4 nov. 2012

Pavé dans le circuit...

La moto étant devenue une pratique de plus en stygmatisée, un nouvel "el dorado" semble être apparu : le circuit. J'ai entendu un certain nombres de témoignages tel que :

"Une fois qu'on a essayé on ne fait plus que ça."
"Je ne roule plus sur route."
"Le circuit y'a que ça de vrai."
Souvenir d'une session de printemps à Ledenon


En fait, je trouve ces propos exagérés, un peu comme le rêve américain en quelque sorte.
Pour avoir essayer et pratiquer de temps en temps, je ne trouve pas qu'il s'agisse d'un "el dorado". Bien sûr c'est fun, il y a un côté grisant, la recherche de la trajectoire parfaite et le plaisir d'ouvrir comme un goret, mais tout comme le rêve américain, ce n'est pas si simple. Il ne faut pas faire l'impasse à propos de certains points "propres" au circuit : 

  • Par définition, c'est un tracé fermé qui va proposer une grosse dizaine de virages. C'est sympa, mais je finis par me lasser;
  • L'accés est loin d'être gratuit. C'est cher (et variable) : 70 à 450 euros la journée d'accès suivant le circuit et l'encadrement/prestation;
  • Les réglements sont parfois restrictifs (son, récupérateur de fluides, eau à la place du liquide de refroidissement, combinaison 1 pièce) et aussi à la tête du client;
  • Certes on ne se fait pas griller la priorité par un bus, mais on peut tout autant se faire torpiller par un mini-Rossi qui a été trop optimiste;
  • Pour beaucoup d'entre nous il nous faut faire 100 à 300 kms pour trouver un circuit;
  • Il est fortement recommandé d'avoir une moto dédiée à cette pratique, et le nécessaire pour la transporter (remorque, camion);
  • Concrètement, c'est peu évident pour quelqu'un qui travaille à plein temps de planifier plus d'une vingtaine de roulages par an (calendrier du circuit le plus proche, météo, etc...);
  • Les sessions libres sont plutôt rares, les stages sont très présents aux calendriers et engendrent un surcoût (mais restent nécessaires un minimum bien sûr);
  • Enchaîner une journée complète de roulage impose de la condition physique. Pratiquer le vélo ou la course à pied, et la natation ou de la musculation n'est pas superflu. Il faut donc dégagé du temps pour cela également. A quoi bon payer une journée de roulage si vous n'encaissez pas 3 sessions ? Ou pire, continuer à rouler, mais aller à la faute.

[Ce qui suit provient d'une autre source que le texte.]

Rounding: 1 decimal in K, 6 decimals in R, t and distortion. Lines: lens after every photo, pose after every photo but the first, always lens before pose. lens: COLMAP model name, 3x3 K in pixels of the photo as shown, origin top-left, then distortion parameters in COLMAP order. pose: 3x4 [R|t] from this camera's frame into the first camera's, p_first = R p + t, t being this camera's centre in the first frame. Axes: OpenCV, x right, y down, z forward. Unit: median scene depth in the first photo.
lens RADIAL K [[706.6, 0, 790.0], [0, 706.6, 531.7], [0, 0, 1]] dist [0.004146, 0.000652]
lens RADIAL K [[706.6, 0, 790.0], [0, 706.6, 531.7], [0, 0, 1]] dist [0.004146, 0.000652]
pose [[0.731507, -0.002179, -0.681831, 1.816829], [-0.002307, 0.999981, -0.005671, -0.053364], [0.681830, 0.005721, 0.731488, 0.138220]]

    Résumer la moto à ça ? C'est pour moi inconvenable. Malgré le fait que je me sois éclatée sur circuit, même en imaginant avoir une moto dédiée à faire des ronds de 4 kms, je ne pourrais pas m'en contenter. Les points que j'ai cité (parfois discutables je le conçois) vont à l'encontre même d'une notion indissociable de la moto : la liberté. User de la gomme sur les 10 mêmes virages 20 jours par an...  non merci. Se limiter à la piste, c'est finir en cage comme les singes auxquels on jette les cacahuettes au zoo.

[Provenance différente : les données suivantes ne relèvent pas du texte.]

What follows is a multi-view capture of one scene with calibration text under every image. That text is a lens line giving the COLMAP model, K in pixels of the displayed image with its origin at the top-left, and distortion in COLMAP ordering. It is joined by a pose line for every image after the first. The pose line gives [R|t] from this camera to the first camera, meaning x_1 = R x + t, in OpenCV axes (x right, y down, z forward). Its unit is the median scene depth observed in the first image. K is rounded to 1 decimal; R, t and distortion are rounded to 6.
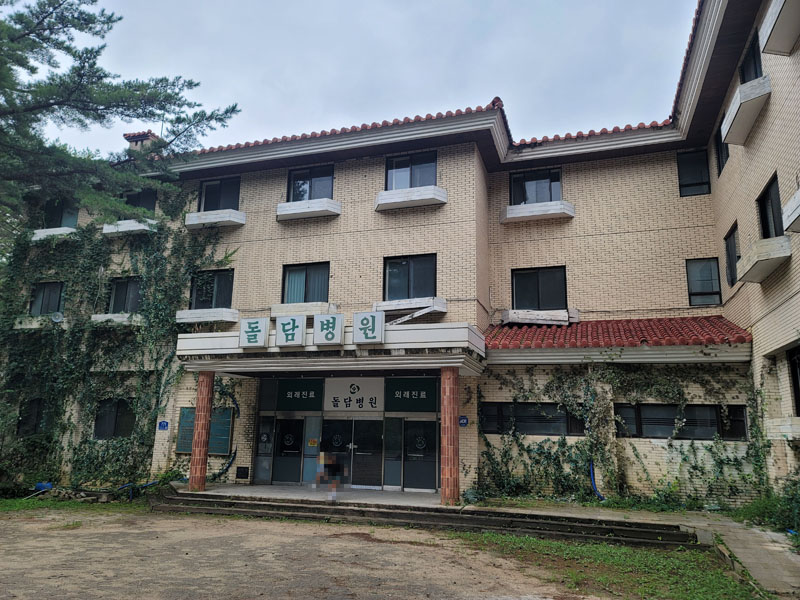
lens RADIAL K [[577.3, 0, 401.0], [0, 577.3, 302.2], [0, 0, 1]] dist [0.060977, -0.003847]
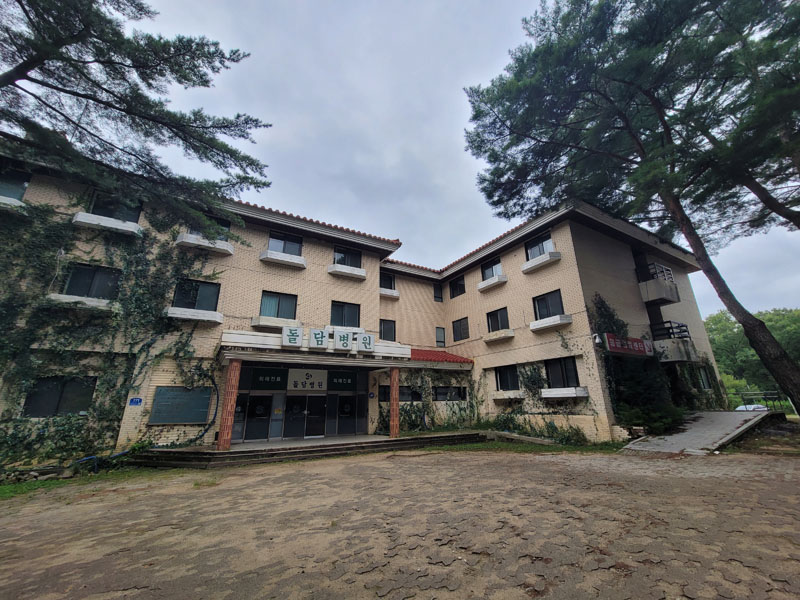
lens RADIAL K [[326.4, 0, 398.6], [0, 326.4, 297.1], [0, 0, 1]] dist [0.000321, 0.000538]
pose [[0.661800, 0.207600, 0.720363, -0.599242], [-0.134706, 0.978184, -0.158146, 0.041050], [-0.737479, 0.007623, 0.675327, 0.179045]]
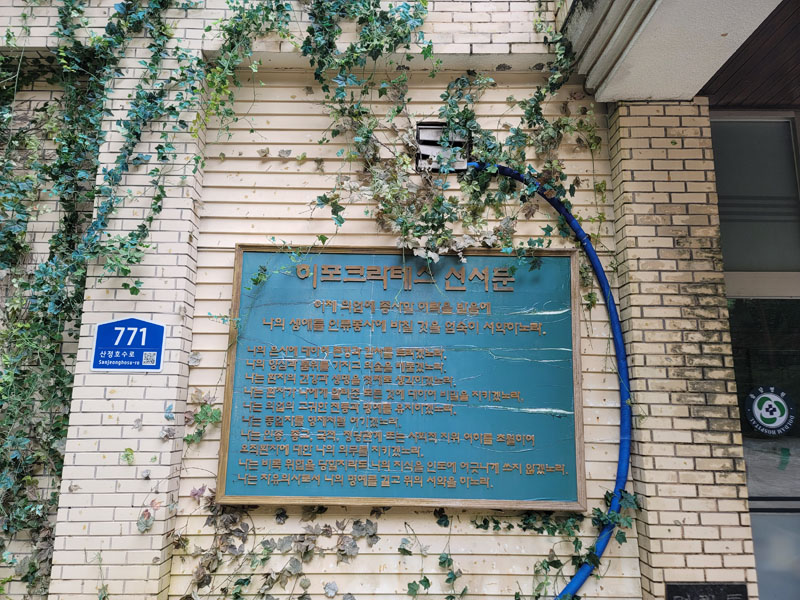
lens RADIAL K [[577.3, 0, 400.3], [0, 577.3, 301.6], [0, 0, 1]] dist [0.060977, -0.003847]
pose [[0.950236, 0.049469, 0.307579, -0.402606], [-0.054871, 0.998454, 0.008933, 0.201933], [-0.306661, -0.025366, 0.951481, 0.853732]]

  • Aller sur circuit ? Oui bien sûr ! C'est une expérience à tenter et aussi à renouveller pour rouler sans arrières pensées à propos du grip, de la voiture qui va débouler de nulle part, des forces de l'ordre, pour découvrir sa machine, ses propres limites, etc... Mais il ne faut pas essayer de nous faire croire que c'est l'aboutissement et fustiger celui qui ose dire "le circuit ? ouais bof"

    La Moto, c'est tellement de choses... La traversée de la France sous le soleil ou sous la grêle, le Bol et les 24H, le Tourist Trophy, le Moto Tour, les week-end à la montagne, des sessions pistes, des arsouilles, des plans galère pour trouver une pompe à essence, une rencontre improvisée au bord de la route ou dans un box, pester dans le garage quand on a foiré une vis, pleurer quand on reçoit sa prime d'assurance, se réchauffer les doigts sur les carters l'hiver, écouter les cliquetits du moteur qui refroidit, etc... Pour moi c'est tout ça, pas seulement un morceau, mais un tout. Vous retrouverez sur cette page la version piste de mon GSXR et dans ce dossier, un GSX-R 750 SRAD converti en usage exclusif sur circuit.

    V aux motards, pistards, routards.